GB: Dies ist ein Schlagwort, das in der österreichischen Diskussion gerne verwendet wird. Es bedeutet, dass die Interessen der Patienten in einem öffentlichen solidarischen System an erster Stelle stehen sollen. Letztlich besteht die Hauptaufgabe darin, die bestmögliche Versorgung zur Verfügung zu stellen. Die Praxis zeigt allerdings: Immer wieder werden viele andere Interessen vorgereiht, etwa berufsständische oder ökonomische Interessen oder Interessen von bestimmten mächtigen Gruppen. BR: Es bedeutet, zu hören und möglichst zu beherzigen, was Patienten wirklich sagen (wollen). Die WHO hat vor mehr als 20 Jahren auch die sogenannte Responsivität ins Spiel gebracht. Es geht hierbei um die Wahrung der Würde, der Entscheidungsautonomie und um die Berücksichtigung der komplexen sozialen Bedürfnisse bei diversen Erkrankungen.
HAUSARZT: Haben Sie Ideen und Vorschläge, die man in einer Reform umsetzen sollte?
MM: Ich setze hier auf eine E-HealthInitiative zur Förderung der Prävention. Diese soll – eng verbunden mit Innovationen aus der Computerwissenschaft und Molekularbiologie – unter anderem spielerische Ansätze bieten, sodass es den Menschen Spaß macht und sie motiviert sind, sich mit Prävention zu befassen.

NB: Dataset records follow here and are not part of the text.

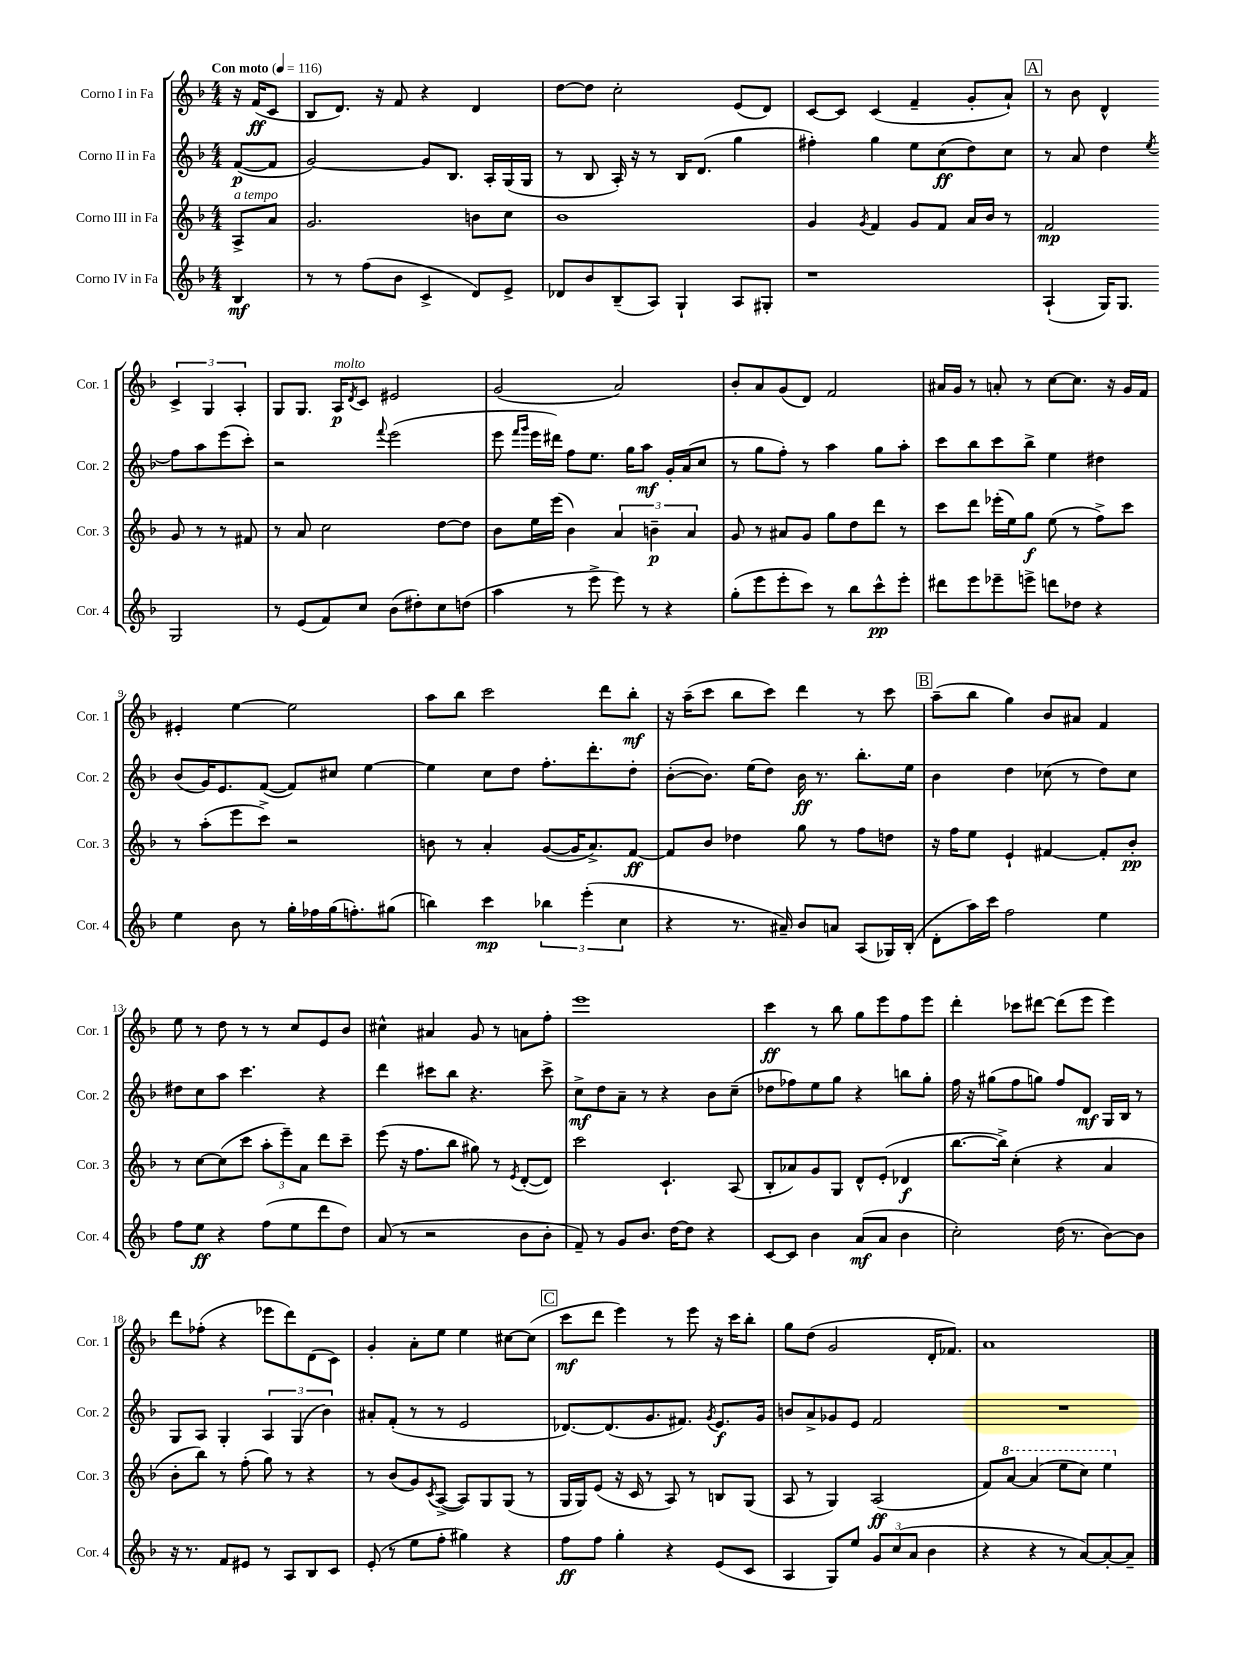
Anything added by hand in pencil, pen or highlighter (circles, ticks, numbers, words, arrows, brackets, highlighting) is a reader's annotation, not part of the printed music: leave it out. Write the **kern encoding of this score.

**kern	**kern	**kern	**kern
*staff4	*staff3	*staff2	*staff1
*clefG2	*clefG2	*clefG2	*clefG2
*k[b-]	*k[b-]	*k[b-]	*k[b-]
*M4/4	*M4/4	*M4/4	*M4/4
*MM116	*MM116	*MM116	*MM116
4B-	8A^	([8f	16r
.	.	.	(16f
.	8a	8f]	8c
=	=	=	=
8r	2.g	[2g)	8B-
8r	.	.	8.d)
(8ff	.	.	.
.	.	.	16r
8b-	.	.	8f
4c^	.	8g]	4r
.	.	8.B-	.
8d)	8b	.	4d
.	.	16A'	.
8e^	8cc	(16G	.
.	.	16G	.
=	=	=	=
8d-	1b-	8r	[8dd
8b-	.	8B-	8dd]
(8B-~	.	16A')	2cc'
.	.	16r	.
8A)	.	8r	.
4G`	.	16B-	.
.	.	(8.d	.
8A	.	4gg	(8e
8G#'	.	.	8d)
=	=	=	=
1r	4g	4ff#')	[8c
.	.	.	8c]
.	8qg	.	.
.	4f	4gg	(4c
.	8g	8ee	4f~
.	8f	(8cc	.
.	16a	8dd)	8g'
.	16b-	.	.
.	8r	8cc	8a`)
=	=	=	=
(4A`	2f	8r	8r
.	.	8a	8b-
16G)	.	4dd	4d^^
8.G	.	.	.
.	.	8qee	.
2G	8g	8ff	6c^
.	8r	8aa	.
.	.	.	6G
.	8r	(8eee	.
.	.	.	6A'
.	8f#	8ccc')	.
=	=	=	=
8r	8r	2r	8G
(8e	8a	.	8.G
8f)	2cc	.	.
.	.	.	16A
.	.	.	8qd
8cc	.	.	8c
.	.	8qqfff	.
(8b-	.	(2eee	2e#
8dd#')	.	.	.
8cc	[8dd	.	.
(8dd	8dd]	.	.
=	=	=	=
4aa	8b-	8eee	(2g
.	.	16qqfff	.
.	.	16qqggg	.
.	16ee	16eee	.
.	(16eee	16ddd#)	.
8r	4b-)	8ff	.
8eee^	.	8.ee	.
8eee)	6a	.	2a)
.	.	16gg	.
8r	.	8aa	.
.	6b~	.	.
4r	.	16g'	.
.	.	(16a	.
.	6a	.	.
.	.	8cc	.
=	=	=	=
(8gg'	8g	8r	8b-'
8eee	8r	8gg	8a
8eee'	8a#	8ff')	(8g
8ccc)	8g	8r	8d)
8r	8gg	4aa	2f
8bb-	8dd	.	.
8ccc^^	8ddd	8gg	.
8eee'	8r	8aa'	.
=	=	=	=
8ddd#	8ccc	8ccc	16a#
.	.	.	16g
8eee	8ddd	8bb-	8r
8eee-~	(16eee-'	8ccc	8a'
.	16ee)	.	.
8eee^	8gg	8bb-^	8r
8ddd	(8ee	4ee	[8cc
8dd-	8r	.	8.cc]
4r	8ff^)	4dd#	.
.	.	.	16r
.	8ccc	.	16g
.	.	.	16f
=	=	=	=
4ee	8r	(8b-	4e#'
.	(8aa'	16g)	.
.	.	8.e	.
8b-	8eee	.	[4ee
8r	8ccc^)	([8f	.
16gg'	2r	8f])	2ee]
16ff-	.	.	.
(16gg	.	8cc#	.
8.ff')	.	.	.
.	.	[4ee	.
(8gg#	.	.	.
=	=	=	=
4bb)	8b	4ee]	8aa
.	8r	.	8bb-
4ccc	4a'	8cc	2ccc
.	.	8dd	.
6bb-	([8g	8.ff'	.
.	16g]	.	.
(6eee'	.	.	.
.	8.a^)	8.ddd'	.
.	.	.	8ddd
6cc	.	.	.
.	[8f	8dd'	8bb-'
=	=	=	=
4r	8f]	([8b-'	16r
.	.	.	(16aa~
.	8b-	8.b-])	8ccc
8.r	4dd-	.	8bb-
.	.	(16ee	.
.	.	8dd)	8ccc)
16a#~)	.	.	.
8b-	8gg	16b-	4ddd
.	.	8.r	.
8a	8r	.	.
(8A	8ff	8.bb-'	8r
16G-)	8dd	.	8ccc
(16B-'	.	16ee	.
=	=	=	=
8d'	16r	4b-	(8aa~
.	16ff	.	.
16aa)	8ee	.	8bb-
16ccc	.	.	.
2ff	4e`	4dd	4gg)
.	[4f#	(8cc-	8b-
.	.	8r	8a#
4ee	8f#']	8dd)	4f
.	8b-'	8cc-	.
=	=	=	=
8ff	8r	8dd#	8ee
8ee	[8cc	8cc	8r
4r	(8cc]	8aa	8dd
.	8ccc	4.ccc	8r
(8ff	12aa'	.	8r
.	12eee~)	.	.
8ee	.	.	8cc
.	12a	.	.
8ddd	8ddd	4r	8e
8dd)	8ccc~	.	8b-
=	=	=	=
(8a	(8eee	4ddd	4cc#^^
8r	16r	.	.
.	8.ff	.	.
2r	.	8ccc#	4a#
.	8bb-	8bb-	.
.	8gg#)	4.r	8g
.	8r	.	8r
.	8qe	.	.
8b-	([8d'	.	8a
8b-'	8d])	8ccc#^	8ff'
=	=	=	=
8f~)	2ccc	8cc^	1eee
8r	.	8dd	.
8g	.	8a~	.
8.b-	.	8r	.
.	4.c`	4r	.
[16dd	.	.	.
8dd]	.	.	.
4r	.	8b-	.
.	(8A	(8cc~	.
=	=	=	=
[8c	8B-'	8dd-	4ccc
8c]	8a-)	8ff-)	.
4b-	8g	8ee	8r
.	8G	8gg	8bb-
(8a	8d^^	4r	8gg
8a	(8e'	.	8eee
4b-	4d-	8bb	8ff
.	.	8gg'	8eee
=	=	=	=
2cc')	[8.bb-	16ff	4ddd'
.	.	16r	.
.	.	(8gg#	.
.	16bb-^])	.	.
.	(4cc'	8ff	8ccc-
.	.	8gg)	[8ddd#
(16dd	4r	8ff	(8ddd#]
8.r	.	.	.
.	.	8d	8eee
[8b-)	4a	16G	4eee)
.	.	16B-	.
8b-]	.	8r	.
=	=	=	=
16r	8b-'	8G	8ddd
8.r	.	.	.
.	8bb-)	8A	(8ff-'
8f	8r	4G'	4r
8e#	(8ff'	.	.
8r	8gg)	6A	8eee-
8A	8r	.	8ddd)
.	.	(6G	.
8B-	4r	.	(8d
.	.	6b-)	.
8c	.	.	8c)
=	=	=	=
(8e'	8r	8a#'	4g'
8r	(8b-	(8f'	.
8ee	8g)	8r	8a'
.	8qc	.	.
8ff'	([8A^	8r	8ee
4gg#)	8A])	2e	4ee
.	8G	.	.
4r	(8G	.	[8cc#
.	8r	.	(8cc#]
=	=	=	=
8ff	16G	[8.d-)	8ccc
.	16G)	.	.
8ff	(8e	.	8ddd
.	.	(8.d-]	.
4gg'	16r	.	4eee)
.	16c	.	.
.	8r	8.g	.
4r	8A)	.	8r
.	.	8.f#)	.
.	8r	.	8eee
.	.	8qg	.
(8e	8B	8.e	16r
.	.	.	16ccc
8c	(8G	.	8bb-'
.	.	16g	.
=	=	=	=
4A	8A	8b	8gg
.	8r	8a^	(8dd
8G)	4G)	8g-	2g
8ee	.	8e	.
12g	(2A	2f	.
(12cc	.	.	.
12a	.	.	.
4b-	.	.	16d'
.	.	.	8.f-)
=	=	=	=
4r	8f)	1r	1a
.	[8aa	.	.
4r	(4aa]	.	.
8r	8eee	.	.
[8a)	8ccc)	.	.
8a'_	4eee	.	.
8a~]	.	.	.
==	==	==	==
*-	*-	*-	*-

BR: Es funktioniert nur gemeinsam, auf Englisch heißt es so schön: „muddling through“ – wir müssen uns durch die Herausforderungen gemeinsam „durchwursteln“. Es geht eben nicht anders.
HAUSARZT: Was möchten Sie unseren Lesern abschließend mitteilen?
MM: Die Medizin wird sich in den nächsten Jahren sehr stark ändern. Die Digitalisierung und die Molekularbiologie sind jene Quellen, aus denen die Medizin die Innovationen schöpft (z. B. die Impfstoffentwicklung). Auch wird die zentrale Aufgabe darin bestehen, dass Ärzte wieder mehr Zeit für die Kernarbeit und für ihre Patienten haben. Die Medizinische Universität bietet der Bevölkerung weiterhin mit diversen Aktivitäten einen niederschwelligen Zugang zur Medizin, beispielsweise mit dem „Teddybären-Krankenhaus“, der „Langen Nacht der Forschung“ oder dem „Tag der Universität“. GB: Gesundheit geht uns alle an! Ein öffentliches solidarisches Gesundheitssystem kann nur dann gut, kostengünstig und qualitätsvoll sein, wenn es ein reges Interesse, eine Partizipation der Bürger und Patienten gibt. Bürger und Patienten sind Co-Produzenten ihrer eigenen Gesundheit. BR: Wir jammern derzeit (noch) auf hohem Niveau. Die Systemverantwortlichen müssen aber als „Wachhunde“ sorgsam unseren Besitzstand hüten und einerseits verhindern, dass sich Verschlechterungen einschleichen, andererseits quasi als „Spürhunde“ der Spur sinnvoller Verbesserungen folgen und diese „als Beute“ nachhause nehmen.
Fazit
Die Expertengespräche zeigen, dass tatsächlich ein permanenter Optimierungsprozess abläuft, um letztendlich den Österreichern – und zwar unabhängig davon, ob sie krank oder gesund sind – optimale Vorsorge-, Therapie- und Rehabilitationsmöglichkeiten zu garantieren. Auch wenn der Gordische Knoten der Zuständigkeiten manchmal zerschlagen werden muss, besteht Einigkeit darüber, dass hierzulande niemals Verhältnisse vorherrschen dürfen, in denen man Menschen altersbedingt oder aufgrund ihrer sozialen Herkunft eine Behandlung verwehrt.